DATASET EXTRACT START

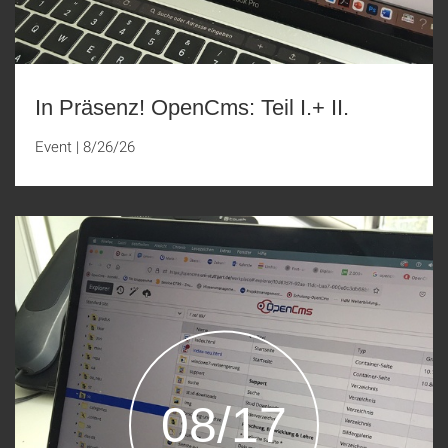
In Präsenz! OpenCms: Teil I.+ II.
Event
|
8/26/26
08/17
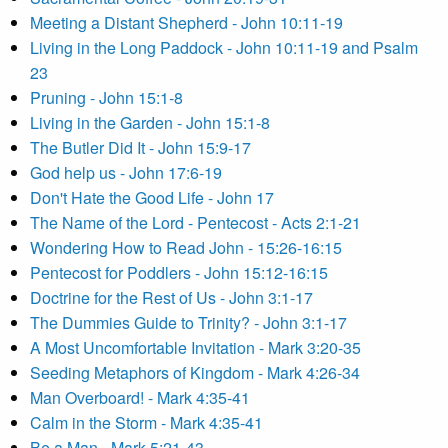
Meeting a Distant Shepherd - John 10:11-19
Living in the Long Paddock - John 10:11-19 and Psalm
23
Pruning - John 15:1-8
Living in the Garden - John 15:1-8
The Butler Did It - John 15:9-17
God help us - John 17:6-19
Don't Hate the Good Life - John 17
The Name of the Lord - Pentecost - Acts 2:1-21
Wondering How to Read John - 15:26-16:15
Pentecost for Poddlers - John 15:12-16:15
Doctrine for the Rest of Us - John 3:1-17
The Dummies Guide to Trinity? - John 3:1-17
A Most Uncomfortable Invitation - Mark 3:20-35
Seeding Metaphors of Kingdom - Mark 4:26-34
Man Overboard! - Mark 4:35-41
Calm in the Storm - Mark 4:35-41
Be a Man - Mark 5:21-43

DATASET EXTRACT END

Present the text read from every item as a numbered list, one line per entry, with blank lines and the pictures left out.

• **ANSWER TO THE EXERCISE**
1. In Präsenz! OpenCms: Teil I.+ II.
2. Event
3. |
4. 8/26/26
5. 08/17
6. Meeting a Distant Shepherd - John 10:11-19
7. Living in the Long Paddock - John 10:11-19 and Psalm
8. 23
9. Pruning - John 15:1-8
10. Living in the Garden - John 15:1-8
11. The Butler Did It - John 15:9-17
12. God help us - John 17:6-19
13. Don't Hate the Good Life - John 17
14. The Name of the Lord - Pentecost - Acts 2:1-21
15. Wondering How to Read John - 15:26-16:15
16. Pentecost for Poddlers - John 15:12-16:15
17. Doctrine for the Rest of Us - John 3:1-17
18. The Dummies Guide to Trinity? - John 3:1-17
19. A Most Uncomfortable Invitation - Mark 3:20-35
20. Seeding Metaphors of Kingdom - Mark 4:26-34
21. Man Overboard! - Mark 4:35-41
22. Calm in the Storm - Mark 4:35-41
23. Be a Man - Mark 5:21-43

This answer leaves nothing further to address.